Mike Trout might or might not play in the same stadium for his whole career, but the Angels are building a whole new neighborhood around him.
The Angels unveiled the vision for their home Tuesday, with halos floating atop gateways and pathways, and beneath them 150 acres of parks, shops, homes and restaurants, with Trout and his team at the center of it all.
The Angels put off for now the decision to renovate Angel Stadium or replace it. If the Angels decide to build a new ballpark, the plan calls for it to be located immediately adjacent to the 57 Freeway, and closer to the Anaheim train station. If they renovate, they plan to open up the outfield and turn it into a grand entrance plaza.
The plan also includes two hotels, one with a view directly into the ballpark.
For Anaheim, this week brings renderings of what could be the most significant changes to the city’s landscape made by a company not named Disney.
On Wednesday, the Ducks are expected to unveil a complementary work/live/play district anchored by the Honda Center. That development, combined with the one around Angel Stadium, adds up to more than 250 acres of the urban village the city has long sought to establish in its so-called “Platinum Triangle.”
The investment by the ownership of each team includes a commitment to stay in Anaheim: the Ducks through 2048, the Angels through 2050. The Angels’ current lease allows the team to control development on the site, even by other parties, through at least 2029.
“The stadium development plan will realize the vision of the Platinum Triangle decades before the current lease allows,” Angels owner Arte Moreno said in a statement. “This plan is an important step in creating a driving economic force, while investing in Anaheim’s future.”
For fans, the plan promises gathering places for eating, drinking, shopping and relaxing before and after games, in part a bid to ease traffic that largely would be directed to two new parking structures. The plan also proposes a mix of luxury and affordable housing — a combined 5,175 residences in all — that includes such neighborhood needs as a grocery store, dry cleaners and playgrounds.
The plan also envisions 2.7-million square feet of office space and 1.1-million square feet of shops, restaurants and entertainment. The fate of the City National Grove Theater of Anaheim, located on the Katella Avenue side of the property, is undetermined under this plan.
The city agreed last December to sell the 150-acre site to Moreno’s newly formed, family-owned company for $325 million, subject to discounts for affordable housing, open space and a community benefits agreement. The final price has yet to be set.
The plan now proceeds to a city approval process; Moreno’s company has until Sept. 30 to walk away from the deal.
“This plan has the potential to bring the great experiences of baseball cities such as San Diego or Chicago to Anaheim,” Mayor Harry Sidhu said in a statement. “Not only does this proposal speak to our vision for baseball in Anaheim, the investment it represents will help move our city past the economic impacts of coronavirus in years to come.”

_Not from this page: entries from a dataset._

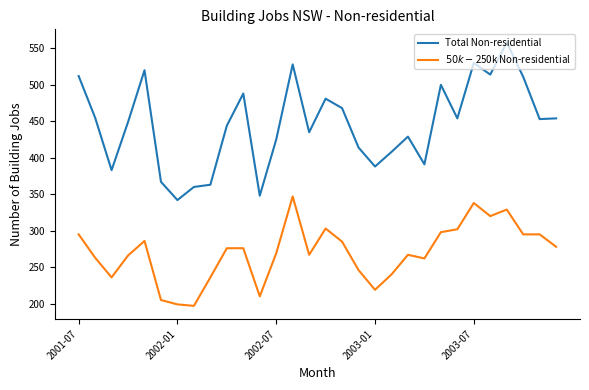

What is the difference between the maximum and minimum values in the Total Non-residential series?

216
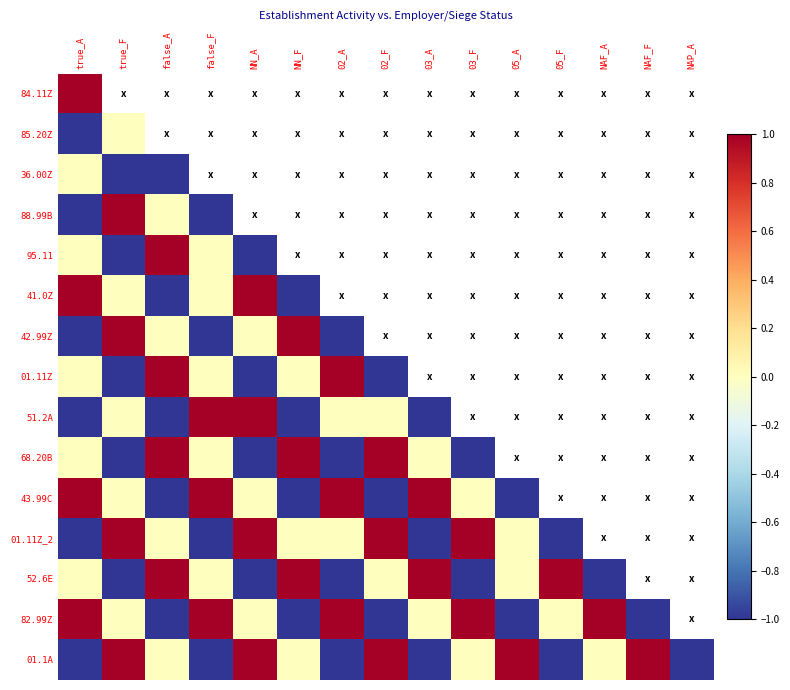

Count the number of categories in the chart.

15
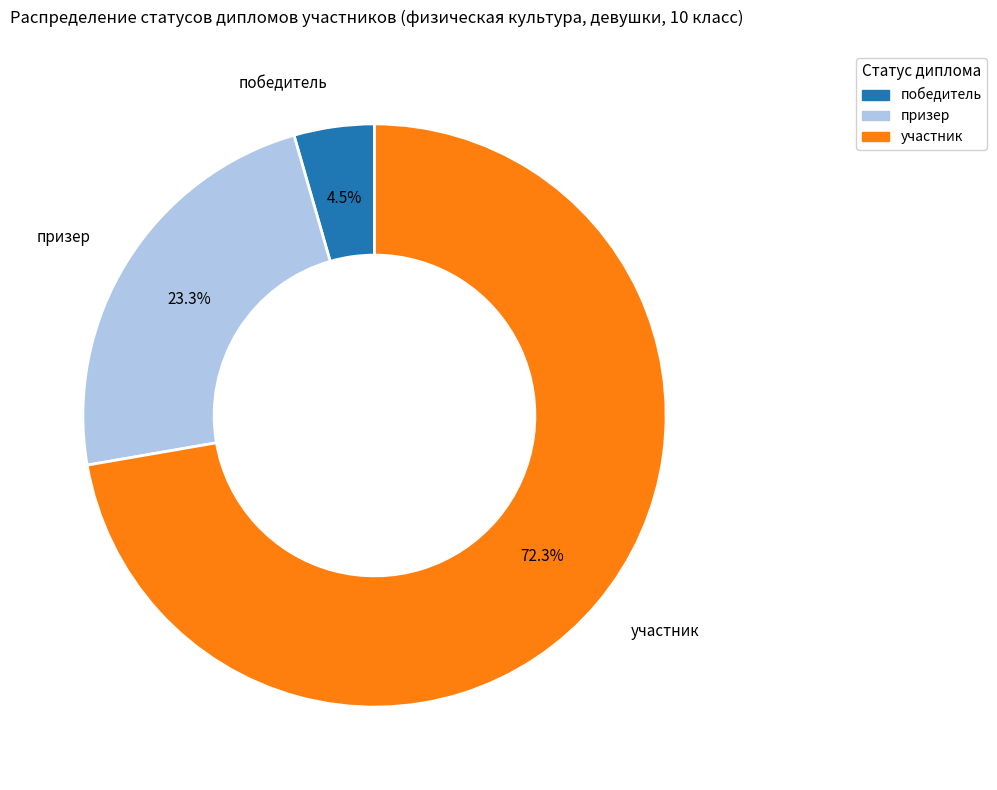

Which slice represents more than half of the pie?

участник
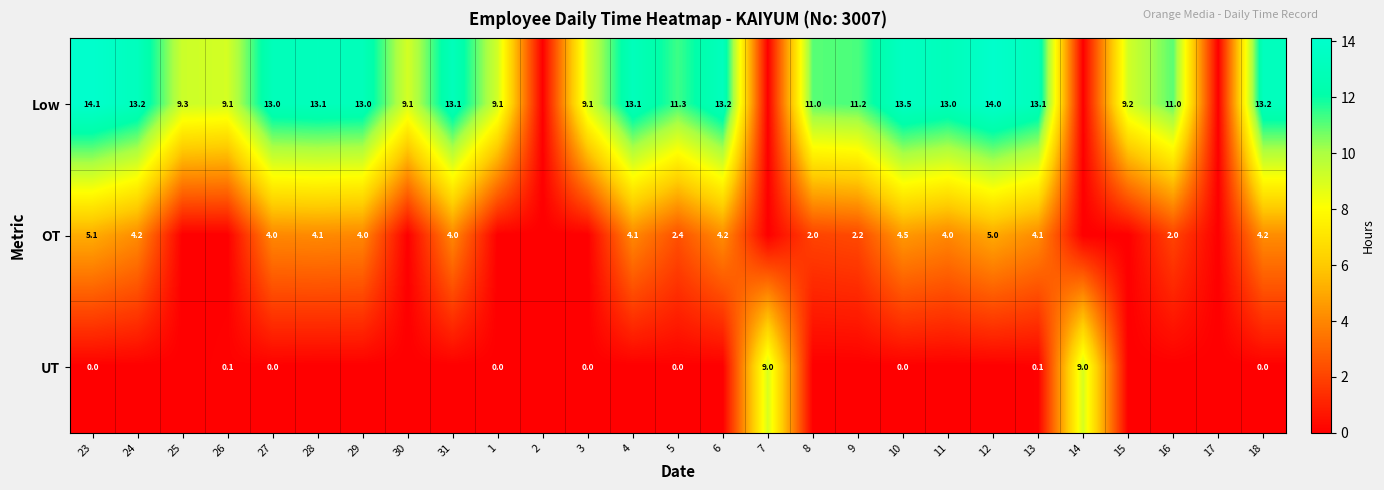

The Low series shows 13.2 at 24. True or false?

True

Construction is set to start by 2025 and run through 2050. According to Moreno’s company, the project could create 30,000 construction jobs and 45,000 permanent jobs, with the city receiving $1.2 billion in general fund revenue and $443 million in hotel taxes over 30 years. The data came from a company-commissioned report that was not made publicly available Tuesday.
Angel Stadium, which opened in 1966, is the fourth-oldest stadium in the major leagues.
The other three have been significantly enhanced in recent years, and not just within the ballparks themselves. The Boston Red Sox are working on a concert hall adjacent to Fenway Park, and they have taken over a key street outside Fenway Park on game days. The Chicago Cubs have added restaurants, a hotel and open space surrounding Wrigley Field.
The Dodgers just completed a grand plaza beyond center field, including eateries, a beer garden, sports bars, a concert plaza and a play area. Dodger Stadium opened in 1962, and Guggenheim Baseball Management has invested more than $300 million into renovations since buying the team in 2012.
Over the decades, the city has been long on glamorous development plans for the Angel Stadium property, but short on success.
After the Rams left Anaheim for St. Louis in 1995, the city pitched the NFL on buying a piece of the Angel Stadium parking lot, and building an interactive football theme park adjacent to a new NFL stadium. The NFL passed.
In 1996, the city proposed a "Sportstown" that would have included hotels, shops and offices as well as orchards, a produce market, youth sports fields and a Western village with a rodeo arena, with a plan to connect Angel Stadium to what is now Honda Center. The Walt Disney Co. bought the Angels that year, and the city asked Disney to develop the project. Disney passed, and an outside developer failed to generate interest among potential tenants.
There has been one constant through the six decades the Angels have played in Anaheim: the iconic Big A structure, now located in the stadium parking lot.
“The Big A will always be part of this property, in one version or another,” said Marie Garvey, spokeswoman for Moreno’s management company.
The rockpile Disney installed in the outfield, according to the renderings released Tuesday, will not.